What is Qwen-Image-Edit?

Qwen-Image-Edit is a versatile image editing model built on the 20-billion-parameter Qwen-Image architecture. The model combines both semantic and appearance editing capabilities, enabling low-level visual appearance edits (such as adding, deleting, or modifying elements) as well as high-level semantic edits (such as IP creation, object rotation, and style transfer). It supports precise bilingual (Chinese and English) text editing in images, allowing modifications while preserving the original font, size, and style. Qwen-Image-Edit has demonstrated outstanding results across multiple public benchmarks, achieving state-of-the-art (SOTA) performance, and can be experienced via Qwen Chat.

Qwen-Image-Edit – Key Features

Semantic Editing: Modify image content while preserving overall visual semantics.
Appearance Editing: Precisely edit specific regions of an image, such as adding, deleting, or modifying elements, while keeping other areas unchanged.
Accurate Text Editing: Support for bilingual Chinese and English text editing in images, including adding, deleting, or modifying text, while retaining the original font, size, and style.
Strong Benchmark Performance: Achieves state-of-the-art (SOTA) results across various public benchmarks, efficiently handling complex image editing tasks.

Technical Principles of Qwen-Image-Edit

Model Architecture: Qwen-Image-Edit is further trained on the 20B-parameter Qwen-Image model, inheriting its strong text rendering and image generation capabilities. Input images are processed by two modules:
- Qwen2.5-VL: Responsible for semantic control, understanding the semantic content of the image and enabling semantic-level edits.
- VAE Encoder: Responsible for appearance control, accurately handling visual details and enabling localized edits.
Semantic and Appearance Editing: Through Qwen2.5-VL, the model ensures semantic consistency while modifying content. Through the VAE Encoder, it handles fine-grained visual edits such as adding, removing, or modifying localized elements.
Text Editing: Optimized for text rendering, the model can accurately detect and edit text in images, supporting bilingual (Chinese and English) operations while preserving font, size, and style.
Chained Editing: Supports step-by-step refinement, allowing complex edits through progressive adjustments.

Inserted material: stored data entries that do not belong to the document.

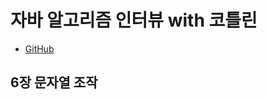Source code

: # 자바 알고리즘 인터뷰 with 코틀린
- [GitHub](https://github.com/onlybooks/java-algorithm-interview)

## 6장 문자열 조작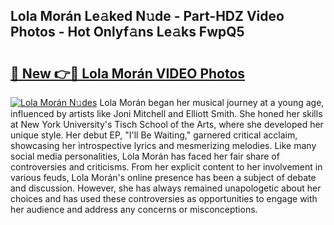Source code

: ## Lola Morán Le𝚊ked N𝚞de - Part-HDZ Video Photos - Hot Onlyf𝚊ns Le𝚊ks FwpQ5

# <h2><a href="http://ab75138.deff.icu/?id=Lola+Mor%c3%a1n">🔗 New 👉🔴 Lola Morán VIDEO Photos</a></h2>

[![Lola Morán N𝚞des](https://i.imgur.com/rIISA9y.gif)](http://ab75138.deff.icu/?id=Lola+Mor%c3%a1n)
Lola Morán began her musical journey at a young age, influenced by artists like Joni Mitchell and Elliott Smith. She honed her skills at New York University's Tisch School of the Arts, where she developed her unique style. Her debut EP, "I'll Be Waiting," garnered critical acclaim, showcasing her introspective lyrics and mesmerizing melodies. Like many social media personalities, Lola Morán has faced her fair share of controversies and criticisms. From her explicit content to her involvement in various feuds, Lola Morán's online presence has been a subject of debate and discussion. However, she has always remained unapologetic about her choices and has used these controversies as opportunities to engage with her audience and address any concerns or misconceptions.
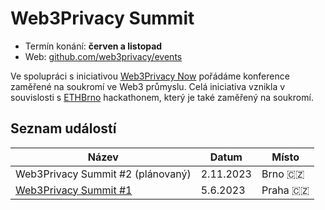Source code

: # Web3Privacy Summit

- Termín konání: **červen a listopad**
- Web: [github.com/web3privacy/events](https://github.com/web3privacy/events)

Ve spolupráci s iniciativou [Web3Privacy Now](https://web3privacy.info/) pořádáme konference zaměřené na soukromí ve Web3 průmyslu. Celá iniciativa vznikla v souvislosti s [ETHBrno](/udalosti/ethbrno) hackathonem, který je také zaměřený na soukromí.

## Seznam událostí

| Název | Datum | Místo |
| ---   | ---   | ---   |
| Web3Privacy Summit #2 (plánovaný) | 2.11.2023 | Brno 🇨🇿 |
| [Web3Privacy Summit #1](https://prague.web3privacy.info) | 5.6.2023 | Praha 🇨🇿 |

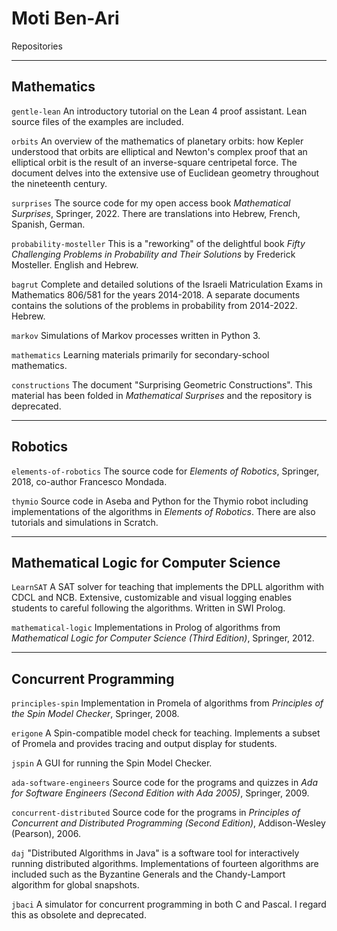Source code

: ﻿# Moti Ben-Ari

Repositories

---

## Mathematics

`gentle-lean` An introductory tutorial on the Lean 4 proof assistant. Lean source files of the examples are included.

`orbits` An overview of the mathematics of planetary orbits: how Kepler understood that orbits are elliptical and Newton's complex proof that an elliptical orbit is the result of an inverse-square centripetal force. The document delves into the extensive use of Euclidean geometry throughout the nineteenth century.

`surprises` The source code for my open access book *Mathematical Surprises*, Springer, 2022. There are translations into Hebrew, French, Spanish, German.

`probability-mosteller` This is a "reworking" of the delightful book *Fifty Challenging Problems in Probability and Their Solutions* by Frederick Mosteller. English and Hebrew.

`bagrut` Complete and detailed solutions of the Israeli Matriculation Exams in Mathematics 806/581 for the years 2014-2018. A separate documents contains the solutions of the problems in probability from 2014-2022. Hebrew.

`markov` Simulations of Markov processes written in Python 3.

`mathematics` Learning materials primarily for secondary-school mathematics.

`constructions` The document "Surprising Geometric Constructions". This material has been folded in *Mathematical Surprises* and the repository is deprecated.

---

## Robotics

`elements-of-robotics` The source code for *Elements of Robotics*, Springer, 2018, co-author Francesco Mondada.

`thymio` Source code in Aseba and Python for the Thymio robot including implementations of the algorithms in *Elements of Robotics*. There are also tutorials and simulations in Scratch.

---

## Mathematical Logic for Computer Science

`LearnSAT` A SAT solver for teaching that implements the DPLL algorithm with CDCL and NCB. Extensive, customizable and visual logging enables students to careful following the algorithms. Written in SWI Prolog.

`mathematical-logic` Implementations in Prolog of algorithms from *Mathematical Logic for Computer Science (Third Edition)*, Springer, 2012.

---

## Concurrent Programming

`principles-spin` Implementation in Promela of algorithms from *Principles of the Spin Model Checker*, Springer, 2008.

`erigone` A Spin-compatible model check for teaching. Implements a subset of Promela and provides tracing and output display for students.

`jspin` A GUI for running the Spin Model Checker.

`ada-software-engineers` Source code for the programs and quizzes in *Ada for Software Engineers (Second Edition with Ada 2005)*, Springer, 2009.
   
`concurrent-distributed` Source code for the programs in *Principles of Concurrent and Distributed Programming (Second Edition)*, Addison-Wesley (Pearson), 2006. 

`daj` "Distributed Algorithms in Java" is a software tool for interactively running distributed algorithms. Implementations of fourteen algorithms are included such as the Byzantine Generals and the Chandy-Lamport algorithm for global snapshots.

`jbaci` A simulator for concurrent programming in both C and Pascal. I regard this as obsolete and deprecated.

Users can specify areas for modification, and the model iteratively optimizes until the desired outcome is achieved.

Project Links for Qwen-Image-Edit

Official Website: https://qwenlm.github.io/blog/qwen-image-edit/
GitHub Repository: https://github.com/QwenLM/Qwen-Image
HuggingFace Model Hub: https://huggingface.co/Qwen/Qwen-Image-Edit
Online Demo: https://huggingface.co/spaces/Qwen/Qwen-Image-Edit

Application Scenarios for Qwen-Image-Edit

Creative Design: Quickly generate and modify virtual character appearances, outfits, and backgrounds, enabling diverse IP creation.
Advertising & Poster Design: Modify text directly in posters—including font, size, and color adjustments—without redesigning, improving efficiency.
Film & Video Production: Efficiently adjust scene elements or character appearances in post-production, or transform video styles (e.g., from realistic to anime).
Education & Training: Easily generate or modify educational images and diagrams (e.g., historical portraits, scientific illustrations), enhancing teaching effectiveness.
Personal Use: Edit personal photos effortlessly, such as changing backgrounds, adding decorative elements, or modifying outfits to create customized images.